Segment Start: Dataset records
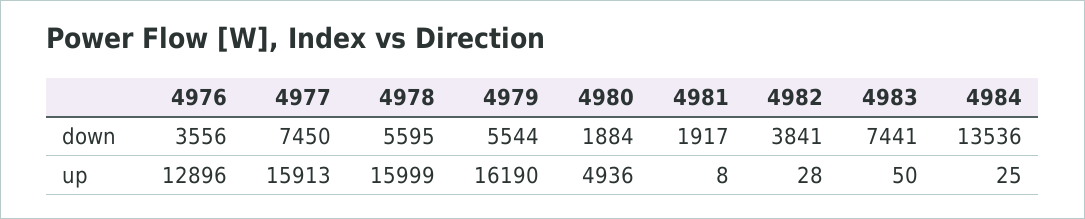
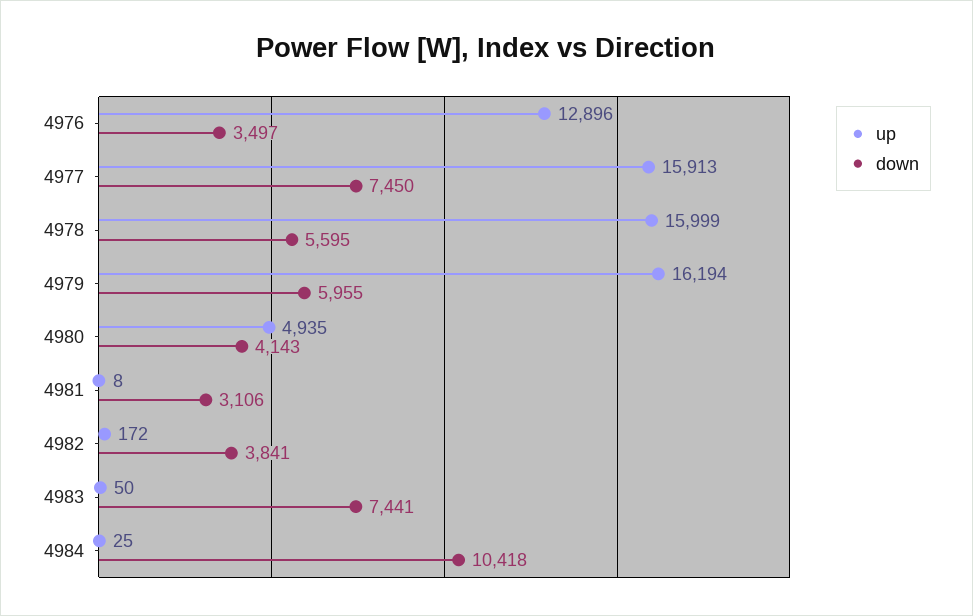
  {
    "down": {
-     "4976": 3556,
+     "4976": 3497,
      "4977": 7450,
      "4978": 5595,
-     "4979": 5544,
+     "4979": 5955,
-     "4980": 1884,
+     "4980": 4143,
-     "4981": 1917,
+     "4981": 3106,
      "4982": 3841,
      "4983": 7441,
-     "4984": 13536
+     "4984": 10418
    },
    "up": {
      "4976": 12896,
      "4977": 15913,
      "4978": 15999,
-     "4979": 16190,
+     "4979": 16194,
-     "4980": 4936,
+     "4980": 4935,
      "4981": 8,
-     "4982": 28,
+     "4982": 172,
      "4983": 50,
      "4984": 25
    }
  }

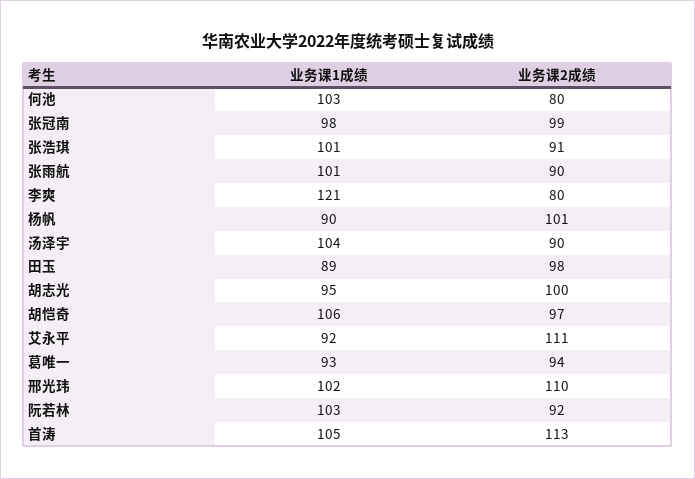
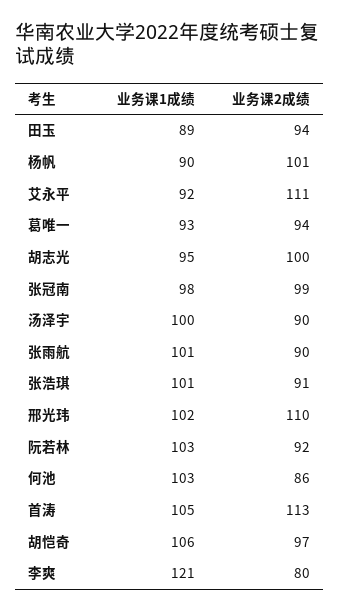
  {
    "业务课1成绩": {
      "何池": 103,
      "张冠南": 98,
      "张浩琪": 101,
      "张雨航": 101,
      "李爽": 121,
      "杨帆": 90,
-     "汤泽宇": 104,
+     "汤泽宇": 100,
      "田玉": 89,
      "胡志光": 95,
      "胡恺奇": 106,
      "艾永平": 92,
      "葛唯一": 93,
      "邢光玮": 102,
      "阮若林": 103,
      "首涛": 105
    },
    "业务课2成绩": {
-     "何池": 80,
+     "何池": 86,
      "张冠南": 99,
      "张浩琪": 91,
      "张雨航": 90,
      "李爽": 80,
      "杨帆": 101,
      "汤泽宇": 90,
-     "田玉": 98,
+     "田玉": 94,
      "胡志光": 100,
      "胡恺奇": 97,
      "艾永平": 111,
      "葛唯一": 94,
      "邢光玮": 110,
      "阮若林": 92,
      "首涛": 113
    }
  }

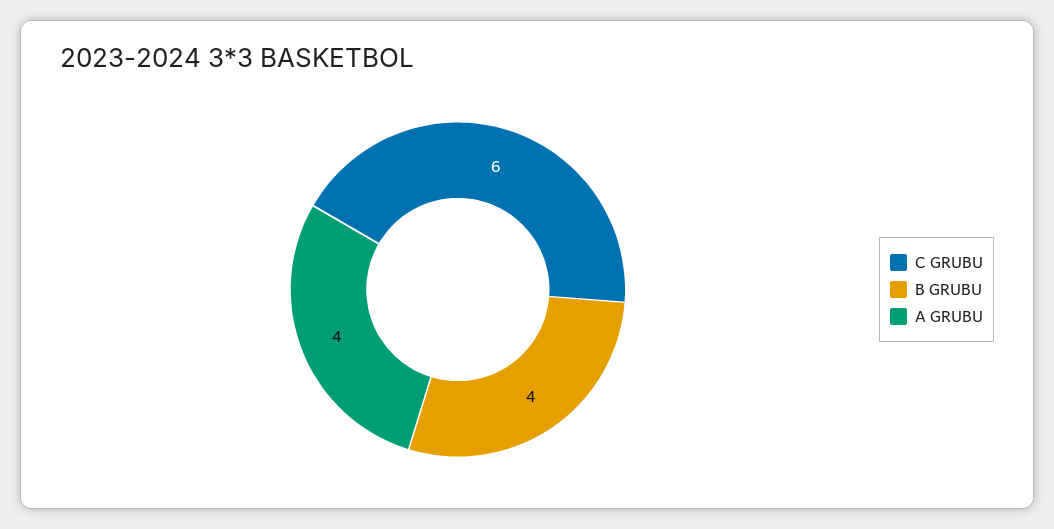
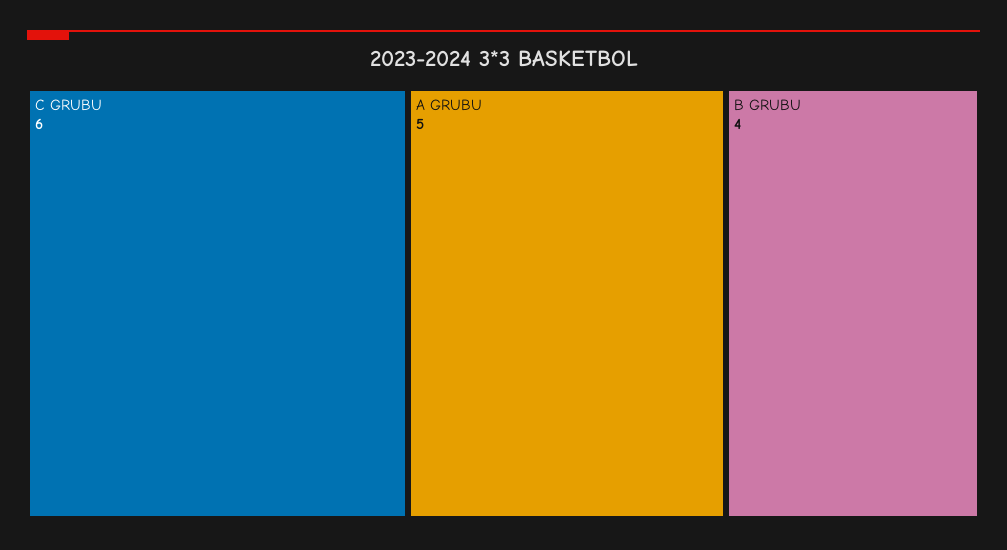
  {
    "C GRUBU": 6,
    "B GRUBU": 4,
-   "A GRUBU": 4
+   "A GRUBU": 5
  }

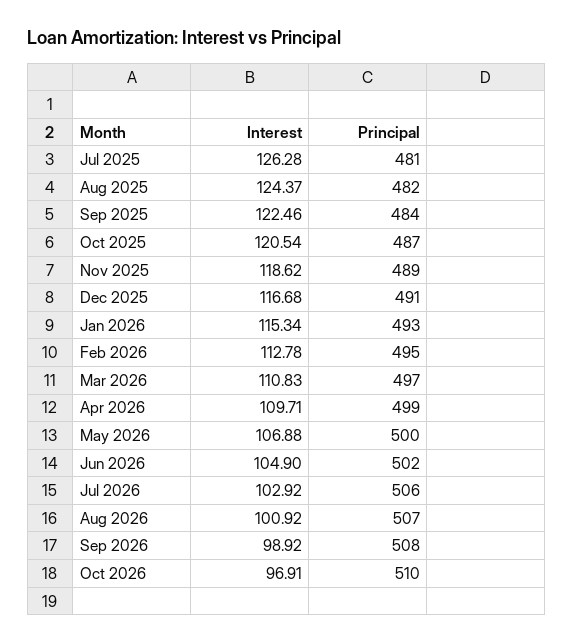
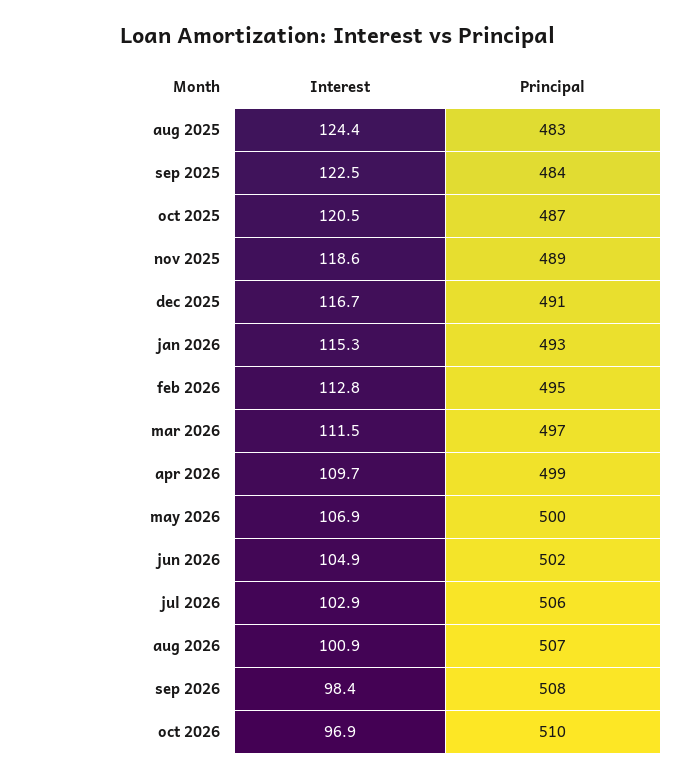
  {
    "Interest": {
-     "Jul 2025": 126.28,
      "Aug 2025": 124.37,
      "Sep 2025": 122.46,
      "Oct 2025": 120.54,
      "Nov 2025": 118.62,
      "Dec 2025": 116.68,
      "Jan 2026": 115.34,
      "Feb 2026": 112.78,
-     "Mar 2026": 110.83,
+     "Mar 2026": 111.5,
      "Apr 2026": 109.71,
      "May 2026": 106.88,
      "Jun 2026": 104.9,
      "Jul 2026": 102.92,
      "Aug 2026": 100.92,
-     "Sep 2026": 98.92,
+     "Sep 2026": 98.4,
      "Oct 2026": 96.91
    },
    "Principal": {
-     "Jul 2025": 481,
-     "Aug 2025": 482,
+     "Aug 2025": 483,
      "Sep 2025": 484,
      "Oct 2025": 487,
      "Nov 2025": 489,
      "Dec 2025": 491,
      "Jan 2026": 493,
      "Feb 2026": 495,
      "Mar 2026": 497,
      "Apr 2026": 499,
      "May 2026": 500,
      "Jun 2026": 502,
      "Jul 2026": 506,
      "Aug 2026": 507,
      "Sep 2026": 508,
      "Oct 2026": 510
    }
  }

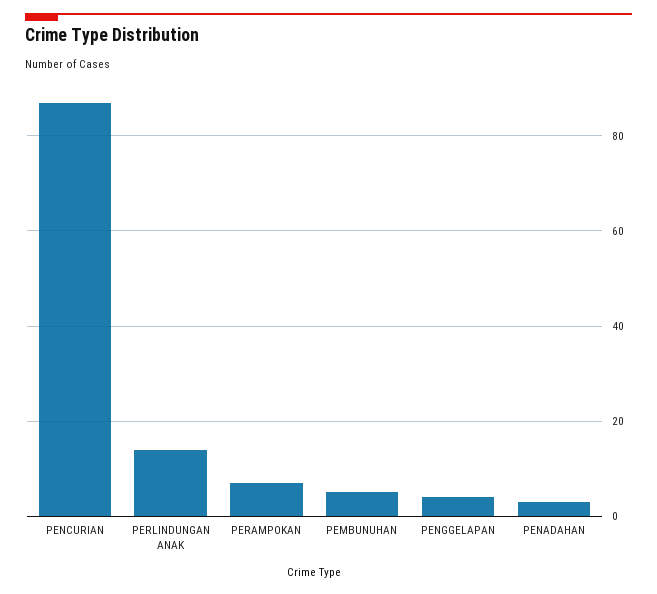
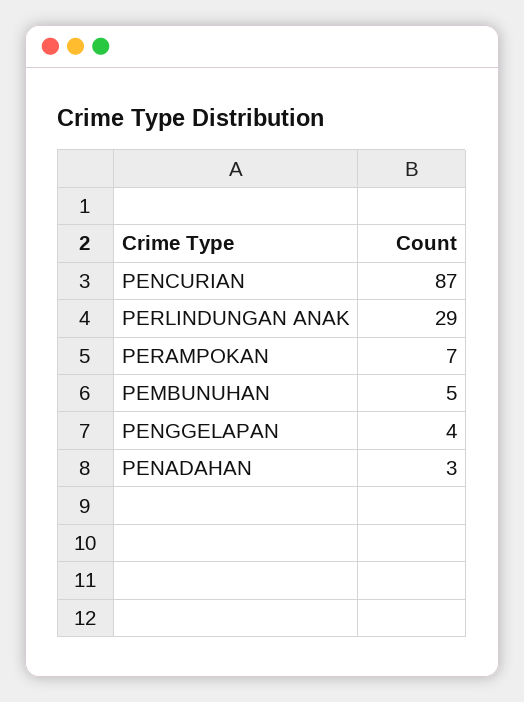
  {
    "PENCURIAN": 87,
-   "PERLINDUNGAN ANAK": 15,
+   "PERLINDUNGAN ANAK": 29,
    "PERAMPOKAN": 7,
    "PEMBUNUHAN": 5,
    "PENGGELAPAN": 4,
    "PENADAHAN": 3
  }

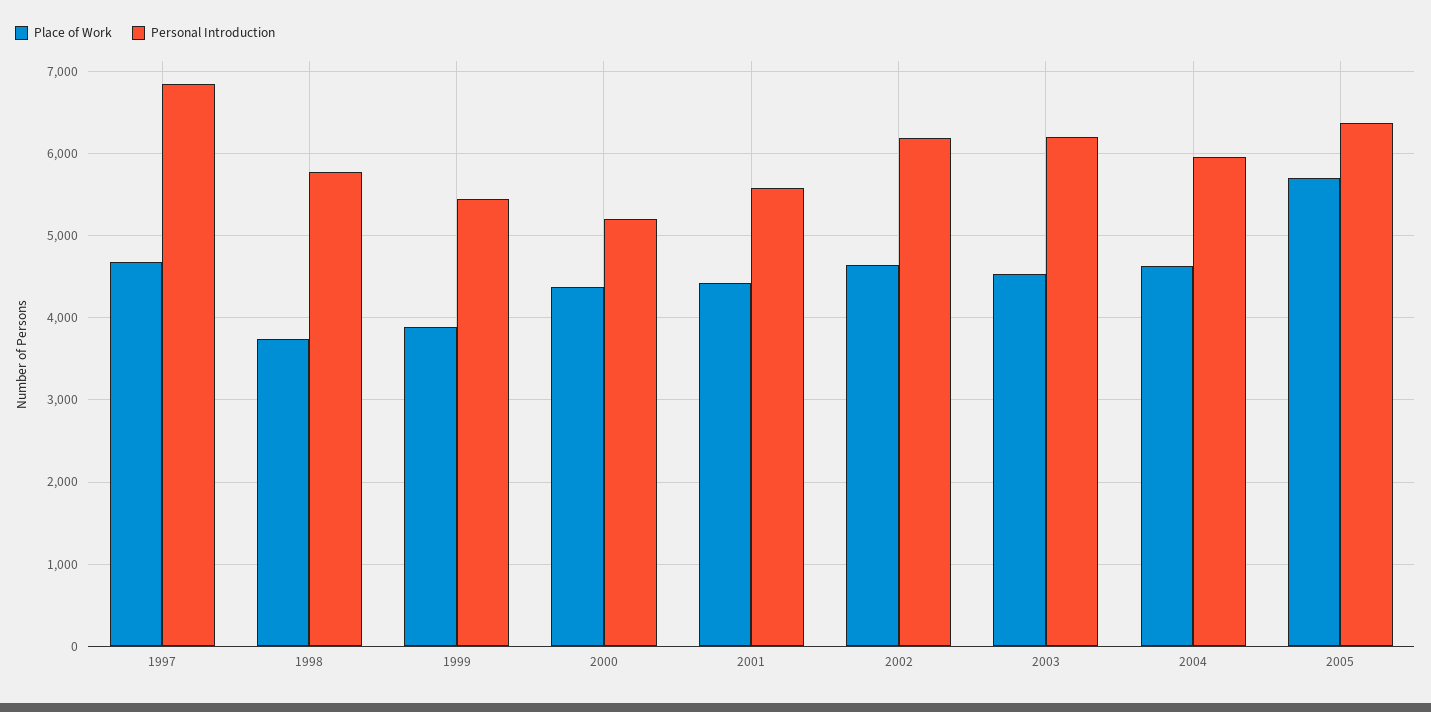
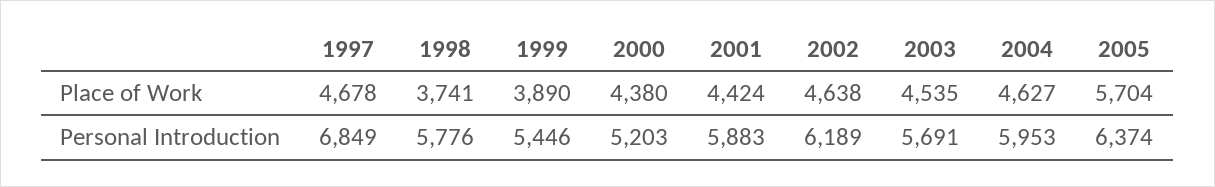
  {
    "Place of Work": {
      "1997": 4678,
      "1998": 3741,
      "1999": 3890,
      "2000": 4380,
      "2001": 4424,
      "2002": 4638,
      "2003": 4535,
      "2004": 4627,
      "2005": 5704
    },
    "Personal Introduction": {
      "1997": 6849,
      "1998": 5776,
      "1999": 5446,
      "2000": 5203,
-     "2001": 5600,
+     "2001": 5883,
      "2002": 6189,
-     "2003": 6200,
+     "2003": 5691,
      "2004": 5953,
      "2005": 6374
    }
  }

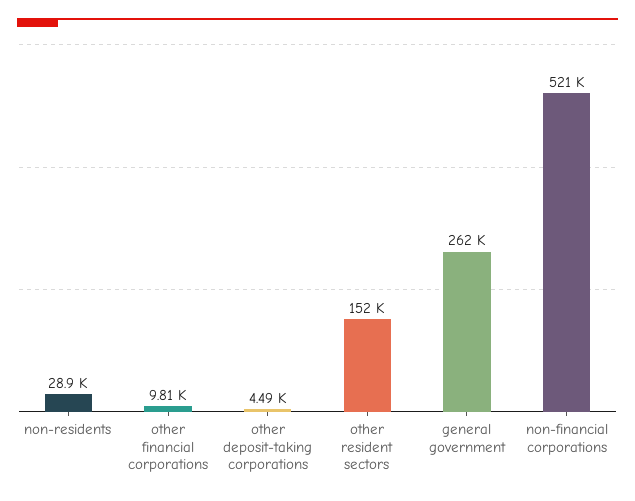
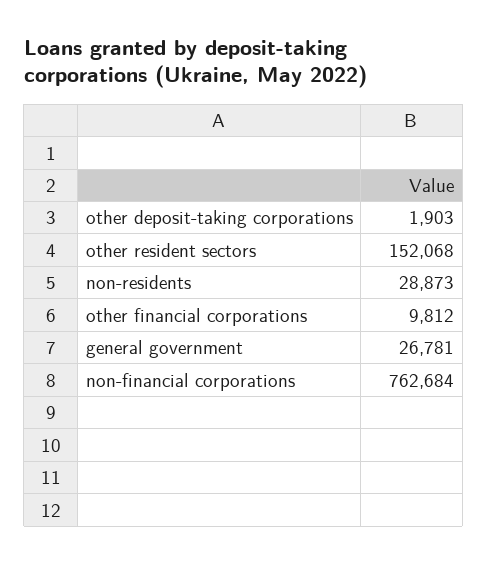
  {
    "non-residents": 28873,
    "other financial corporations": 9812,
-   "other deposit-taking corporations": 4490,
+   "other deposit-taking corporations": 1903,
    "other resident sectors": 152068,
-   "general government": 262000,
+   "general government": 26781,
-   "non-financial corporations": 521000
+   "non-financial corporations": 762684
  }

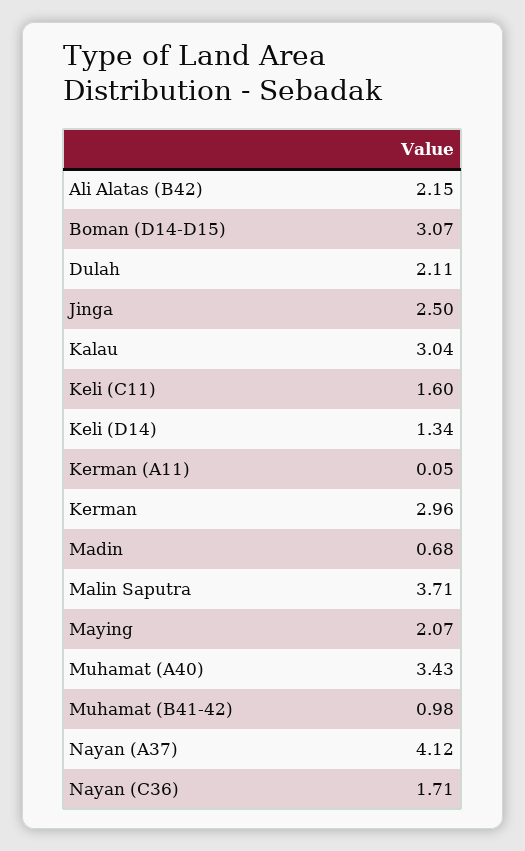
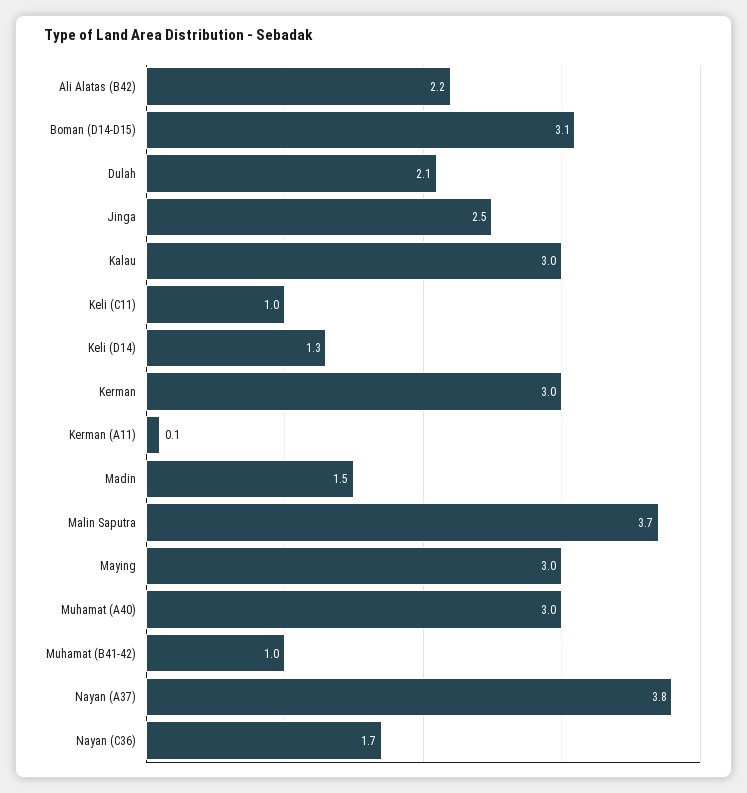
  {
    "Ali Alatas (B42)": 2.15,
    "Boman (D14-D15)": 3.07,
    "Dulah": 2.11,
    "Jinga": 2.5,
    "Kalau": 3.04,
-   "Keli (C11)": 1.6,
+   "Keli (C11)": 1,
    "Keli (D14)": 1.34,
    "Kerman (A11)": 0.05,
    "Kerman": 2.96,
-   "Madin": 0.68,
+   "Madin": 1.5,
    "Malin Saputra": 3.71,
-   "Maying": 2.07,
+   "Maying": 3,
-   "Muhamat (A40)": 3.43,
+   "Muhamat (A40)": 3,
    "Muhamat (B41-42)": 0.98,
-   "Nayan (A37)": 4.12,
+   "Nayan (A37)": 3.8,
    "Nayan (C36)": 1.71
  }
Segment End: Dataset records
▶ _Task to complete_
Reproduce these records exactly, but not the pictures.

▶ _Reply_
  {
    "down": {
-     "4976": 3556,
+     "4976": 3497,
      "4977": 7450,
      "4978": 5595,
-     "4979": 5544,
+     "4979": 5955,
-     "4980": 1884,
+     "4980": 4143,
-     "4981": 1917,
+     "4981": 3106,
      "4982": 3841,
      "4983": 7441,
-     "4984": 13536
+     "4984": 10418
    },
    "up": {
      "4976": 12896,
      "4977": 15913,
      "4978": 15999,
-     "4979": 16190,
+     "4979": 16194,
-     "4980": 4936,
+     "4980": 4935,
      "4981": 8,
-     "4982": 28,
+     "4982": 172,
      "4983": 50,
      "4984": 25
    }
  }

  {
    "业务课1成绩": {
      "何池": 103,
      "张冠南": 98,
      "张浩琪": 101,
      "张雨航": 101,
      "李爽": 121,
      "杨帆": 90,
-     "汤泽宇": 104,
+     "汤泽宇": 100,
      "田玉": 89,
      "胡志光": 95,
      "胡恺奇": 106,
      "艾永平": 92,
      "葛唯一": 93,
      "邢光玮": 102,
      "阮若林": 103,
      "首涛": 105
    },
    "业务课2成绩": {
-     "何池": 80,
+     "何池": 86,
      "张冠南": 99,
      "张浩琪": 91,
      "张雨航": 90,
      "李爽": 80,
      "杨帆": 101,
      "汤泽宇": 90,
-     "田玉": 98,
+     "田玉": 94,
      "胡志光": 100,
      "胡恺奇": 97,
      "艾永平": 111,
      "葛唯一": 94,
      "邢光玮": 110,
      "阮若林": 92,
      "首涛": 113
    }
  }

  {
    "C GRUBU": 6,
    "B GRUBU": 4,
-   "A GRUBU": 4
+   "A GRUBU": 5
  }

  {
    "Interest": {
-     "Jul 2025": 126.28,
      "Aug 2025": 124.37,
      "Sep 2025": 122.46,
      "Oct 2025": 120.54,
      "Nov 2025": 118.62,
      "Dec 2025": 116.68,
      "Jan 2026": 115.34,
      "Feb 2026": 112.78,
-     "Mar 2026": 110.83,
+     "Mar 2026": 111.5,
      "Apr 2026": 109.71,
      "May 2026": 106.88,
      "Jun 2026": 104.9,
      "Jul 2026": 102.92,
      "Aug 2026": 100.92,
-     "Sep 2026": 98.92,
+     "Sep 2026": 98.4,
      "Oct 2026": 96.91
    },
    "Principal": {
-     "Jul 2025": 481,
-     "Aug 2025": 482,
+     "Aug 2025": 483,
      "Sep 2025": 484,
      "Oct 2025": 487,
      "Nov 2025": 489,
      "Dec 2025": 491,
      "Jan 2026": 493,
      "Feb 2026": 495,
      "Mar 2026": 497,
      "Apr 2026": 499,
      "May 2026": 500,
      "Jun 2026": 502,
      "Jul 2026": 506,
      "Aug 2026": 507,
      "Sep 2026": 508,
      "Oct 2026": 510
    }
  }

  {
    "PENCURIAN": 87,
-   "PERLINDUNGAN ANAK": 15,
+   "PERLINDUNGAN ANAK": 29,
    "PERAMPOKAN": 7,
    "PEMBUNUHAN": 5,
    "PENGGELAPAN": 4,
    "PENADAHAN": 3
  }

  {
    "Place of Work": {
      "1997": 4678,
      "1998": 3741,
      "1999": 3890,
      "2000": 4380,
      "2001": 4424,
      "2002": 4638,
      "2003": 4535,
      "2004": 4627,
      "2005": 5704
    },
    "Personal Introduction": {
      "1997": 6849,
      "1998": 5776,
      "1999": 5446,
      "2000": 5203,
-     "2001": 5600,
+     "2001": 5883,
      "2002": 6189,
-     "2003": 6200,
+     "2003": 5691,
      "2004": 5953,
      "2005": 6374
    }
  }

  {
    "non-residents": 28873,
    "other financial corporations": 9812,
-   "other deposit-taking corporations": 4490,
+   "other deposit-taking corporations": 1903,
    "other resident sectors": 152068,
-   "general government": 262000,
+   "general government": 26781,
-   "non-financial corporations": 521000
+   "non-financial corporations": 762684
  }

  {
    "Ali Alatas (B42)": 2.15,
    "Boman (D14-D15)": 3.07,
    "Dulah": 2.11,
    "Jinga": 2.5,
    "Kalau": 3.04,
-   "Keli (C11)": 1.6,
+   "Keli (C11)": 1,
    "Keli (D14)": 1.34,
    "Kerman (A11)": 0.05,
    "Kerman": 2.96,
-   "Madin": 0.68,
+   "Madin": 1.5,
    "Malin Saputra": 3.71,
-   "Maying": 2.07,
+   "Maying": 3,
-   "Muhamat (A40)": 3.43,
+   "Muhamat (A40)": 3,
    "Muhamat (B41-42)": 0.98,
-   "Nayan (A37)": 4.12,
+   "Nayan (A37)": 3.8,
    "Nayan (C36)": 1.71
  }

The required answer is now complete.